◆ **Instructions to follow**
Render as a JSON list of strings, one string per line and blank lines omitted, the lines starting at the one containing "Which slice is the largest?" and ending at the one containing "Journal of Investigational".

◆ **Source information**
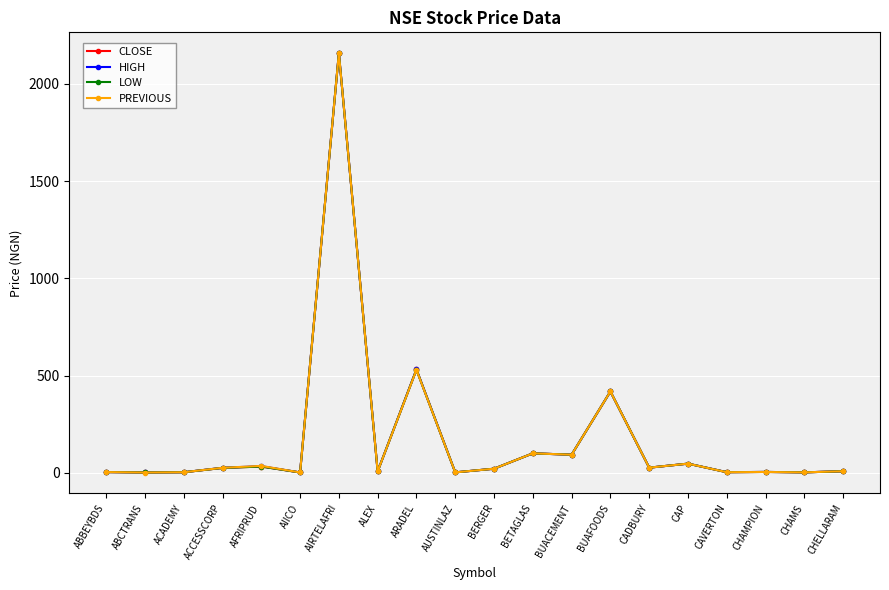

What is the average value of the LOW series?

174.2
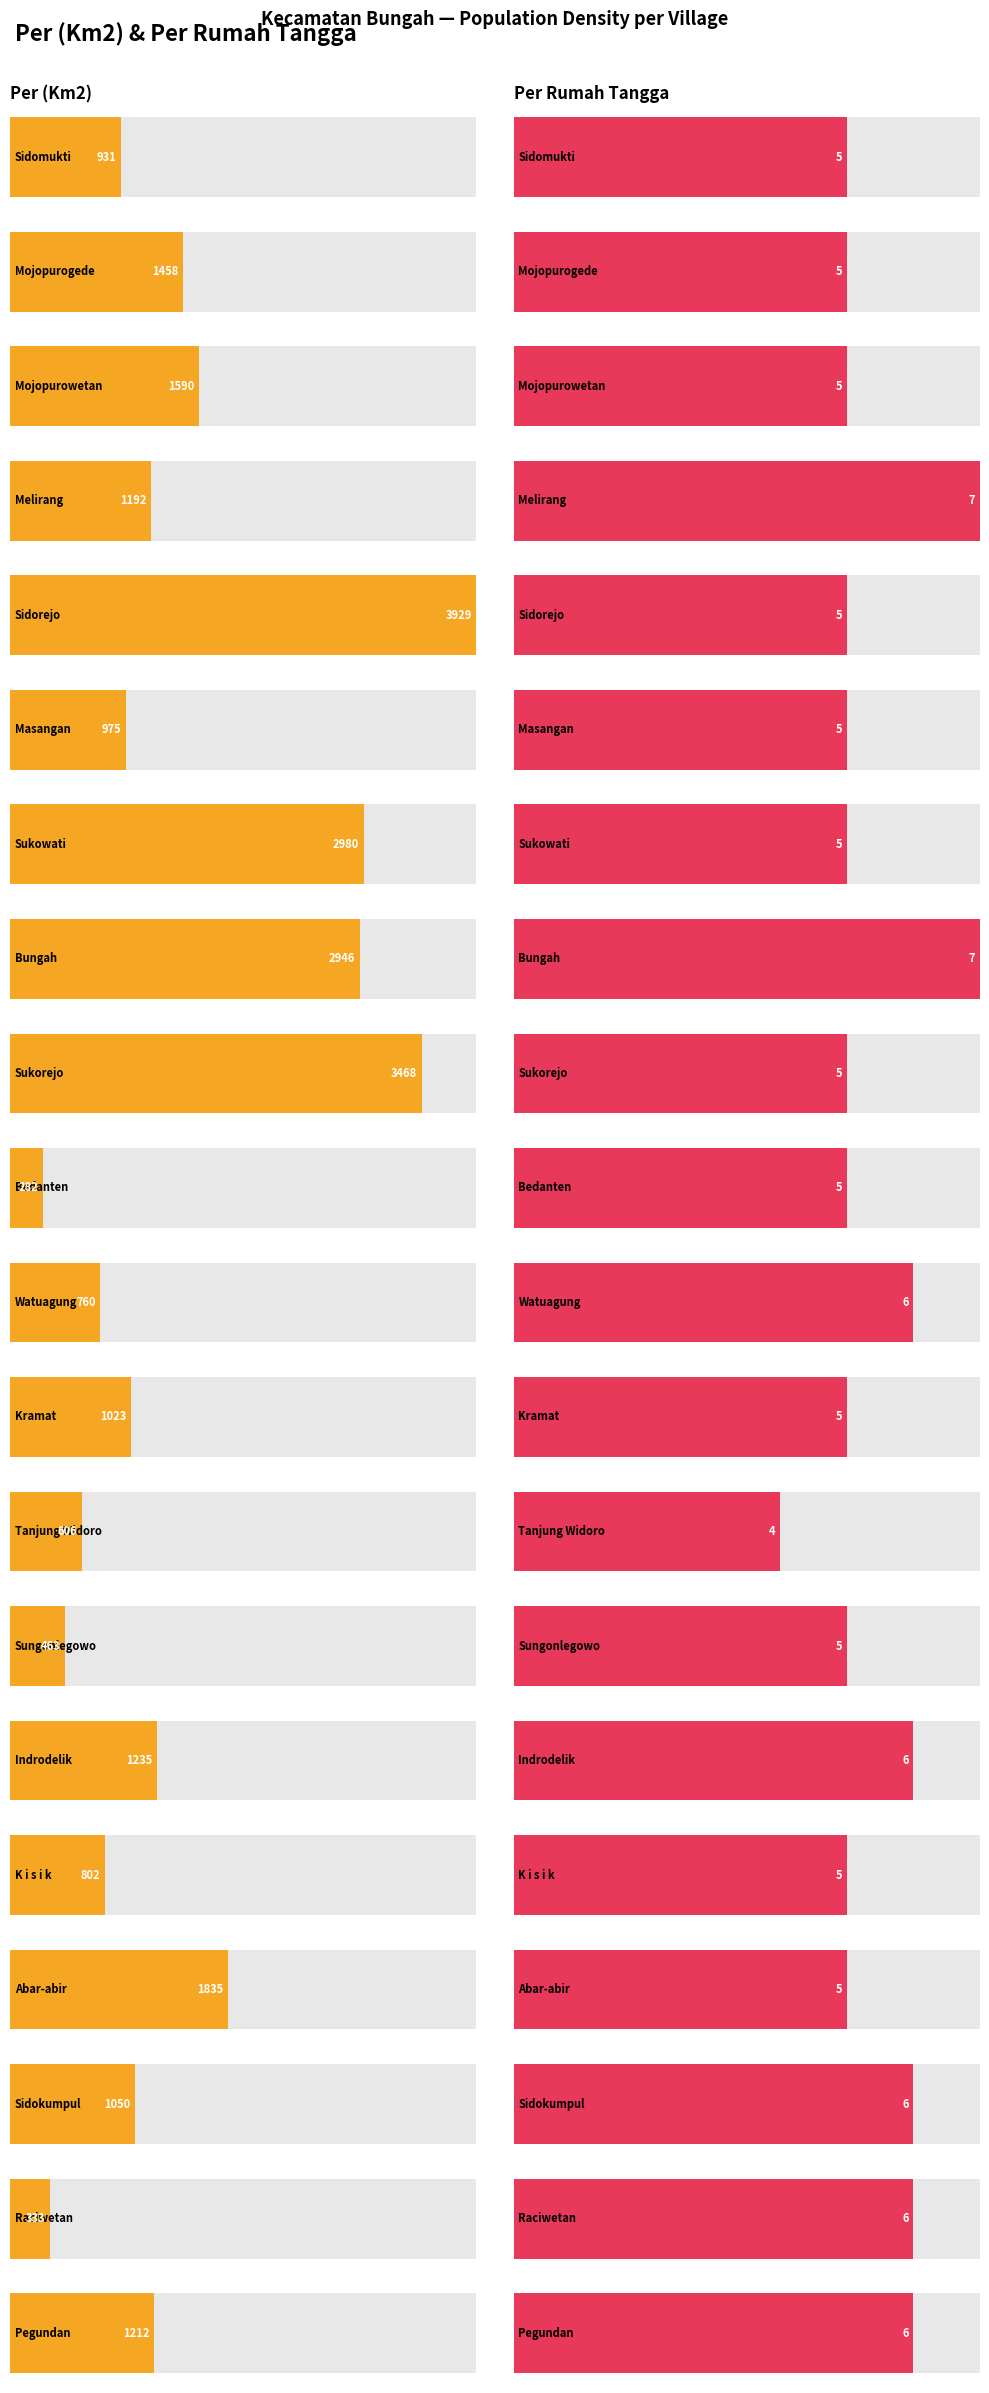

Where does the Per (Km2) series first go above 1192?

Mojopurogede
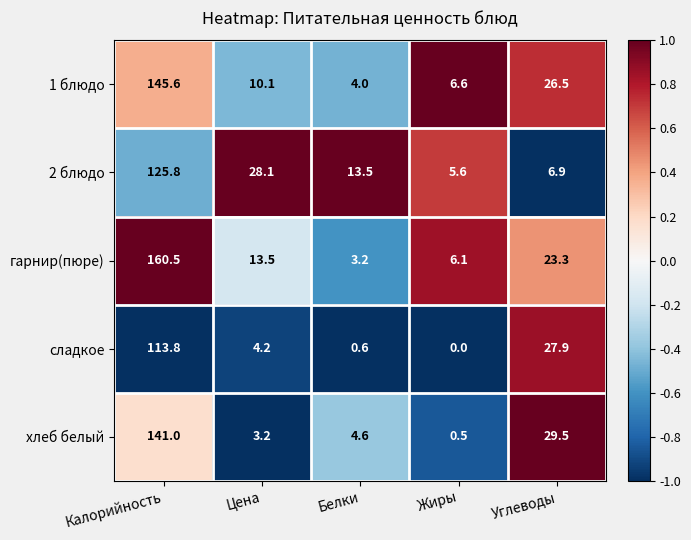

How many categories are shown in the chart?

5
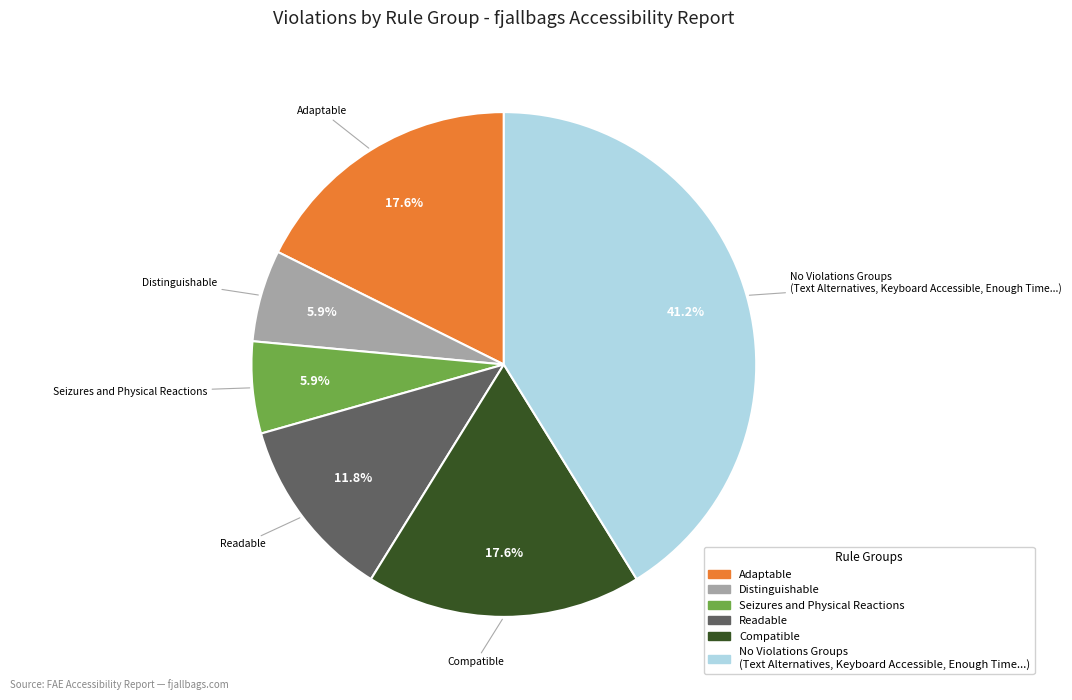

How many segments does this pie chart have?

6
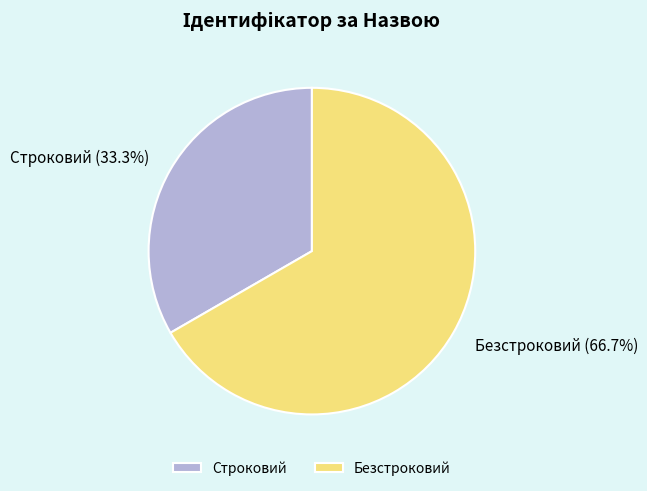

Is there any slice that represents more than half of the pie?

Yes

---

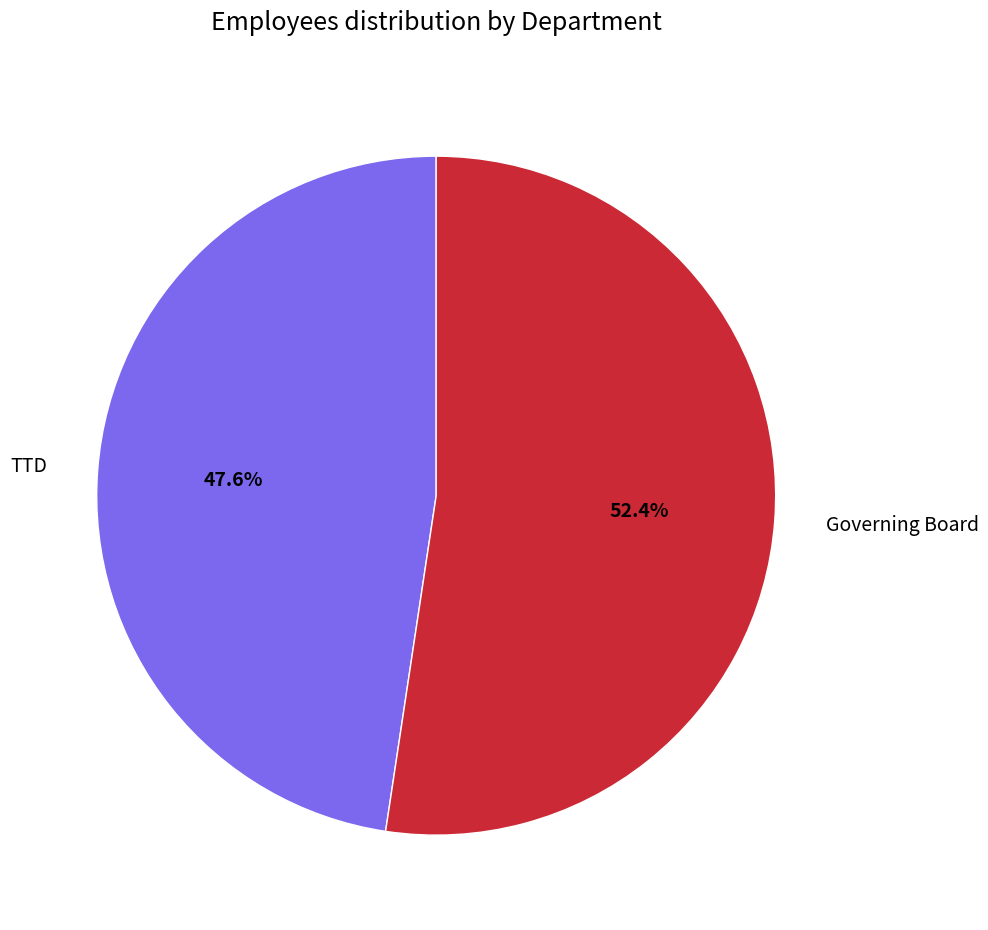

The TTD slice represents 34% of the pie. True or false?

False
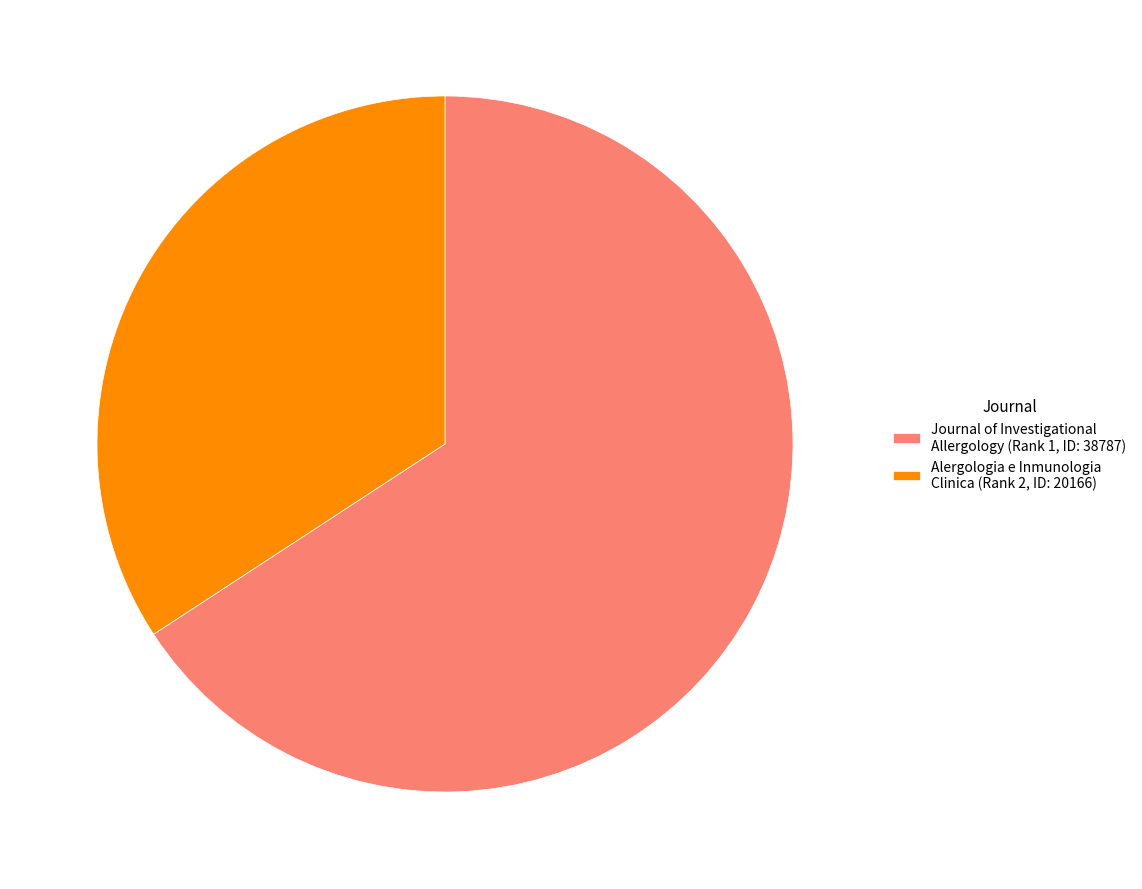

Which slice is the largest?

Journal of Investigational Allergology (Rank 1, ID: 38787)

◆ **Written reply**
[
  "Which slice is the largest?",
  "Journal of Investigational Allergology (Rank 1, ID: 38787)"
]